ToPT: Task-Oriented Prompt Tuning for Urban Region Representation Learning
Learning effective region embeddings from heterogeneous urban data underpins key urban computing tasks (e.g., crime prediction, resource allocation). However, prevailing two-stage methods yield task-agnostic representations, decoupling them from downstream objectives. Recent prompt-based approaches attempt to fix this but introduce two challenges: they often lack explicit spatial priors, causing spatially incoherent inter-region modeling, and they lack robust mechanisms for explicit task-semantic alignment. We propose ToPT, a two-stage framework that delivers spatially consistent fusion and explicit task alignment. ToPT consists of two modules: spatial-aware region embedding learning (SREL) and task-aware prompting for region embeddings (Prompt4RE). SREL employs a Graphormer-based fusion module that injects spatial priors-distance and regional centrality-as learnable attention biases to capture coherent, interpretable inter-region interactions. Prompt4RE performs task-oriented prompting: a frozen multimodal large language model (MLLM) processes task-specific templates to obtain semantic vectors, which are aligned with region embeddings via multi-head cross-attention for stable task conditioning. Experiments across multiple tasks and cities show state-of-the-art performance, with improvements of up to 64.2%, validating the necessity and complementarity of spatial priors and prompt-region alignment. The code is available at https://github.com/townSeven/Prompt4RE.git.
💡 Research Summary
The paper introduces ToPT, a novel two‑stage framework for learning urban region representations that directly addresses two critical shortcomings of existing methods: (1) the lack of explicit spatial priors leading to incoherent inter‑region modeling, and (2) insufficient mechanisms for aligning embeddings with downstream task semantics. The first stage, Spatial‑aware Region Embedding Learning (SREL), processes heterogeneous multi‑view data (POIs, mobility, land‑use, etc.) using a Graphormer‑based fusion architecture. It enriches the attention mechanism with learnable spatial bias terms derived from a distance‑based adjacency matrix and node centrality scores, thereby ensuring that attention weights reflect both feature similarity and geographic proximity. The second stage, Prompt4RE, leverages a frozen multimodal large language model (MLLM) to generate task‑specific prompt vectors from satellite imagery, street‑view photos, and geo‑text guided by carefully crafted templates (e.g., “What is the crime risk for this region?”). These prompt vectors are aligned with the region embeddings via multi‑head cross‑attention, followed by residual connections and layer normalization, producing a prompt‑aligned representation. The aligned prompts are projected into soft prompts and concatenated with the original embeddings, yielding a final representation that simultaneously encodes spatial consistency and task semantics.
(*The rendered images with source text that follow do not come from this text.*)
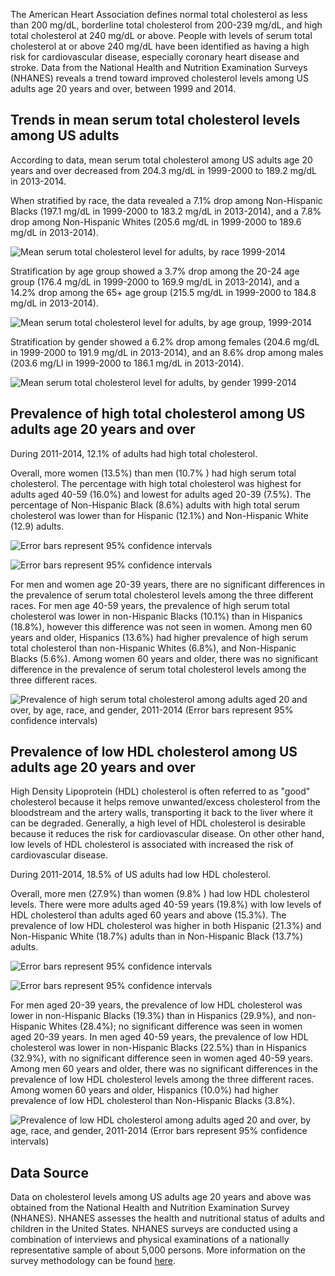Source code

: The American Heart Association defines normal total cholesterol as less than 200 mg/dL, borderline total cholesterol from 200-239 mg/dL, and high total cholesterol at 240 mg/dL or above. People with levels of serum total cholesterol at or above 240 mg/dL have been identified as having a high risk for cardiovascular disease, especially coronary heart disease and stroke. Data from the National Health and Nutrition Examination Surveys (NHANES) reveals a trend toward improved cholesterol levels among US adults age 20 years and over, between 1999 and 2014.

Trends in mean serum total cholesterol levels among US adults
-------------------------------------------------------------

According to data, mean serum total cholesterol among US adults age 20 years and over decreased from 204.3 mg/dL in 1999-2000 to 189.2 mg/dL in 2013-2014.

When stratified by race, the data revealed a 7.1% drop among Non-Hispanic Blacks (197.1 mg/dL in 1999-2000 to 183.2 mg/dL in 2013-2014), and a 7.8% drop among Non-Hispanic Whites (205.6 mg/dL in 1999-2000 to 189.6 mg/dL in 2013-2014).

![Mean serum total cholesterol level for adults, by race 1999-2014](https://raw.githubusercontent.com/kabirumurtala/kabirumurtala.github.io/master/_posts/figure/cholesterol1.png)

Stratification by age group showed a 3.7% drop among the 20-24 age group (176.4 mg/dL in 1999-2000 to 169.9 mg/dL in 2013-2014), and a 14.2% drop among the 65+ age group (215.5 mg/dL in 1999-2000 to 184.8 mg/dL in 2013-2014).

![Mean serum total cholesterol level for adults, by age group, 1999-2014](https://raw.githubusercontent.com/kabirumurtala/kabirumurtala.github.io/master/_posts/figure/cholesterol2.png)

Stratification by gender showed a 6.2% drop among females (204.6 mg/dL in 1999-2000 to 191.9 mg/dL in 2013-2014), and an 8.6% drop among males (203.6 mg/Ll in 1999-2000 to 186.1 mg/dL in 2013-2014).

![Mean serum total cholesterol level for adults, by gender 1999-2014](https://raw.githubusercontent.com/kabirumurtala/kabirumurtala.github.io/master/_posts/figure/cholesterol3.png)

Prevalence of high total cholesterol among US adults age 20 years and over
--------------------------------------------------------------------------

During 2011-2014, 12.1% of adults had high total cholesterol.

Overall, more women (13.5%) than men (10.7% ) had high serum total cholesterol. The percentage with high total cholesterol was highest for adults aged 40-59 (16.0%) and lowest for adults aged 20-39 (7.5%). The percentage of Non-Hispanic Black (8.6%) adults with high total serum cholesterol was lower than for Hispanic (12.1%) and Non-Hispanic White (12.9) adults.

![Error bars represent 95% confidence intervals](https://raw.githubusercontent.com/kabirumurtala/kabirumurtala.github.io/master/_posts/figure/cholesterol4.png)

![Error bars represent 95% confidence intervals](https://raw.githubusercontent.com/kabirumurtala/kabirumurtala.github.io/master/_posts/figure/cholesterol5.png)

For men and women age 20-39 years, there are no significant differences in the prevalence of serum total cholesterol levels among the three different races. For men age 40-59 years, the prevalence of high serum total cholesterol was lower in non-Hispanic Blacks (10.1%) than in Hispanics (18.8%), however this difference was not seen in women. Among men 60 years and older, Hispanics (13.6%) had higher prevalence of high serum total cholesterol than non-Hispanic Whites (6.8%), and Non-Hispanic Blacks (5.6%). Among women 60 years and older, there was no significant difference in the prevalence of serum total cholesterol levels among the three different races.

![Prevalence of high serum total cholesterol among adults aged 20 and over, by age, race, and gender, 2011-2014 (Error bars represent 95% confidence intervals)](https://raw.githubusercontent.com/kabirumurtala/kabirumurtala.github.io/master/_posts/figure/cholesterol6.png)

Prevalence of low HDL cholesterol among US adults age 20 years and over
-----------------------------------------------------------------------

High Density Lipoprotein (HDL) cholesterol is often referred to as "good" cholesterol because it helps remove unwanted/excess cholesterol from the bloodstream and the artery walls, transporting it back to the liver where it can be degraded. Generally, a high level of HDL cholesterol is desirable because it reduces the risk for cardiovascular disease. On other other hand, low levels of HDL cholesterol is associated with increased the risk of cardiovascular disease.

During 2011-2014, 18.5% of US adults had low HDL cholesterol.

Overall, more men (27.9%) than women (9.8% ) had low HDL cholesterol levels. There were more adults aged 40-59 years (19.8%) with low levels of HDL cholesterol than adults aged 60 years and above (15.3%). The prevalence of low HDL cholesterol was higher in both Hispanic (21.3%) and Non-Hispanic White (18.7%) adults than in Non-Hispanic Black (13.7%) adults.

![Error bars represent 95% confidence intervals](https://raw.githubusercontent.com/kabirumurtala/kabirumurtala.github.io/master/_posts/figure/cholesterol7.png)

![Error bars represent 95% confidence intervals](https://raw.githubusercontent.com/kabirumurtala/kabirumurtala.github.io/master/_posts/figure/cholesterol8.png)

For men aged 20-39 years, the prevalence of low HDL cholesterol was lower in non-Hispanic Blacks (19.3%) than in Hispanics (29.9%), and non-Hispanic Whites (28.4%); no significant difference was seen in women aged 20-39 years. In men aged 40-59 years, the prevalence of low HDL cholesterol was lower in non-Hispanic Blacks (22.5%) than in Hispanics (32.9%), with no significant difference seen in women aged 40-59 years. Among men 60 years and older, there was no significant differences in the prevalence of low HDL cholesterol levels among the three different races. Among women 60 years and older, Hispanics (10.0%) had higher prevalence of low HDL cholesterol than Non-Hispanic Blacks (3.8%).

![Prevalence of low HDL cholesterol among adults aged 20 and over, by age, race, and gender, 2011-2014 (Error bars represent 95% confidence intervals)](https://raw.githubusercontent.com/kabirumurtala/kabirumurtala.github.io/master/_posts/figure/cholesterol9.png)

Data Source
-----------

Data on cholesterol levels among US adults age 20 years and above was obtained from the National Health and Nutrition Examination Survey (NHANES). NHANES assesses the health and nutritional status of adults and children in the United States. NHANES surveys are conducted using a combination of interviews and physical examinations of a nationally representative sample of about 5,000 persons. More information on the survey methodology can be found [here](https://www.cdc.gov/nchs/nhanes/).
Experiments are conducted on real‑world data from Chicago, covering three downstream tasks: crime prediction, check‑in forecasting, and service‑call estimation. The authors evaluate using MAE, RMSE, and R², comparing ToPT against strong baselines such as MVURE, MGFN, HREP, ReCP, RegionDCL, HAFusion, and FlexiReg. ToPT consistently outperforms all baselines, achieving up to 64.2 % relative improvement (e.g., crime prediction MAE drops from 61.7 to 49.3). Statistical significance is confirmed via t‑tests (p < 0.05).
Ablation studies examine the impact of (i) removing the Prompt4RE stage, (ii) omitting task‑specific templates, and (iii) replacing the cross‑attention alignment with simple concatenation. Each ablation leads to noticeable performance degradation, underscoring the importance of both spatially informed fusion and explicit task‑oriented prompting. Moreover, the framework’s model‑agnostic nature is demonstrated by swapping the underlying MLLM among LLaMA‑Vision‑Instruct, Qwen2.5‑VL, and DeepSeek‑VL2; ToPT retains its advantage over FlexiReg across all variants.
Key contributions include: (1) integrating distance and centrality as learnable attention biases within a Graphormer to capture coherent inter‑region relations; (2) introducing a frozen MLLM‑based prompting pipeline that extracts semantically rich, task‑aligned vectors from multimodal urban data; (3) employing multi‑head cross‑attention to bridge the semantic gap between region embeddings and prompts, yielding stable task conditioning; and (4) delivering a two‑stage system that remains parameter‑efficient while achieving state‑of‑the‑art results across multiple cities and tasks.
The authors acknowledge limitations such as reliance on a pre‑defined spatial graph, fixed MLLM weights that preclude domain‑specific pre‑training, and the quadratic cost of attention for very large region sets. Future work is suggested to explore dynamic graph learning, lightweight cross‑attention mechanisms, and integration with region‑specific multimodal pre‑trained models to further improve scalability and adaptability.